Part 28.2 and 28.3. The general rule in financial remedy proceedings is that costs

lie where they fall, but the court has a discretion to make an order for costs in

certain circumstances. Regards also had to be given to the overriding objective in

FPR Part 1.1, which required the court to deal with a case in a way proportionate

to the resources involved.

(2) This was an appropriate case for an issue-based costs order. The husband’s

approach throughout the entire proceedings had been erroneously founded on

his dogmatic belief that the case should be heard in Spain or, if not, that the

English court should apply Spanish law. As a consequence:

(a) The matter had been transferred to the Hugh Court only because of the issues of

Spanish law raised by the husband.

(b) The husband’s application to stay the English proceedings had been doomed and

had been rightly withdrawn before trial.

(c) The evidence of the Spanish experts did not assist the court on any single

54

relevant topic.

(d) Following the judgment in Radmacher (Formerly Granatino) v Granatino [2010]

UKSC 42, [2010] 2 FLR 1900 it was hard to see what justification there could

have been in pursuing an argument in relation to the Spanish agreement or in

calling Spanish evidence.

(e) The husband’s open offer had been based on Spanish law and had wholly failed

to provide for the needs of the wife and children from an English law

perspective.

(f) On the third day of the trial the husband had accepted that his open proposals

were not only inadequate but unfair and had for the first time approached the

case from an English law perspective.

(g) Had the case proceeded as it should, essentially as a ‘needs’ case to be determined

under English law, it could have been heard over 2 days in the Principal Registry.

(3) Pursuant to Civil Procedure Rules 1998 Part 44.3(7), it was fair to order the

husband to pay a proportion of the wife’s costs, namely one-third. It was

appropriate to translate that percentage into a stated sum.

Ezair v Ezair [2012] EWCA Civ 893

In ancillary relief proceedings, the parties agreed that their assets were worth £2.63m

as to business assets and £2.04m as to privately owned assets. They both agreed that

this was a 50/50 case and the area of dispute was as to how the assets were to be

redistributed. The husband contended that each should receive shares in both types

of assets, while the wife argued that she should receive all the privately owned

properties and a balancing lump sum. The judge found that the husband was

untrustworthy and that it would be risky to give him absolute control over the

business assets assigned to the wife. He concluded that a sum of £322,000 was

required but that, in addition, to reflect the husband’s misconduct in the proceedings,

this should be increased to £500,000. The husband appealed.

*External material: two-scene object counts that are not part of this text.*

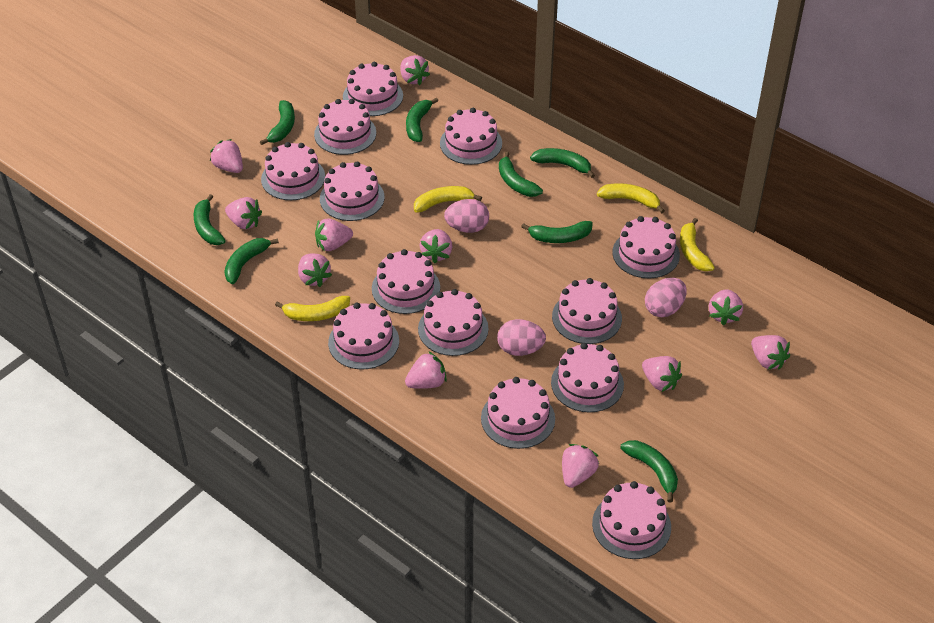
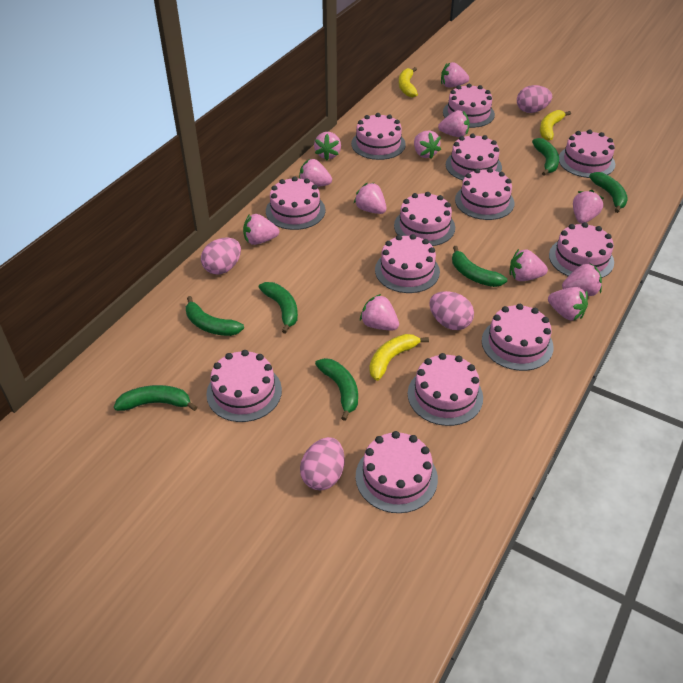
green banana: 8 -> 7
pink egg: 3 -> 4
pink strawberry: 11 -> 12
yellow banana: 4 -> 3

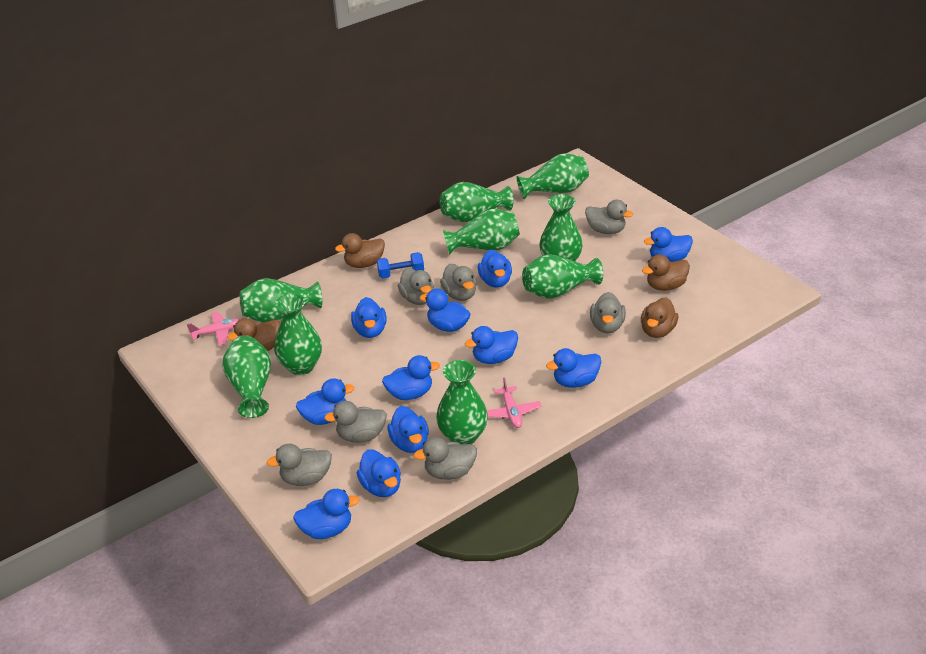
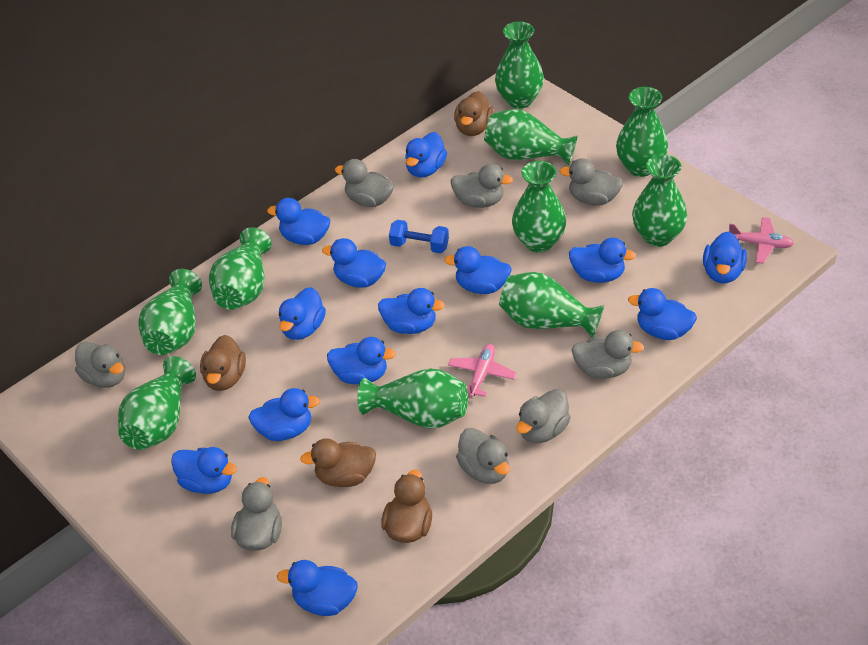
blue duck: 11 -> 13
green vase: 9 -> 10
grey duck: 7 -> 8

Held – allowing the appeal in part –

(1) The judge was fully entitled to have regard to the submissions by the wife’s

counsel that the husband’s conduct of the case, as a litigant in person, had

inflated her legal costs above what they would otherwise have been. It was

perfectly open to the judge to conclude, in the application of FPR 2010, r 28.3,

55

that this was not a case that fell comfortably within the general rule that there

should be no order for costs and that he could penalise the husband and

compensate the wife for that element of wasted costs. However, it was

unorthodox simply to inflate the lump sum as he had done. It produced the

result that the wasted costs order came out at £178,000 but that was simply a

mathematical consequence rather than a reasoned and considered quantification.

(2) The safe and orthodox approach was to make an assessment of the lump sum

having regard to all the s 25 criteria, and then to make a distinct costs order that

marked the litigation misconduct of one party and quantified it in a reasoned

manner.

(3) The lump sum order should be re-written in the sum of £322,000. An order

would be added that the husband pay to the wife the costs she had unnecessarily

incurred in consequence of his misconduct, to be quantified by the trial judge,

having regard to the fact that the husband was a litigant in person in complex

proceedings and that he had already been condemned in costs at earlier stages of

the litigation, and that the wife’s costs had yet to be assessed by a costs judge.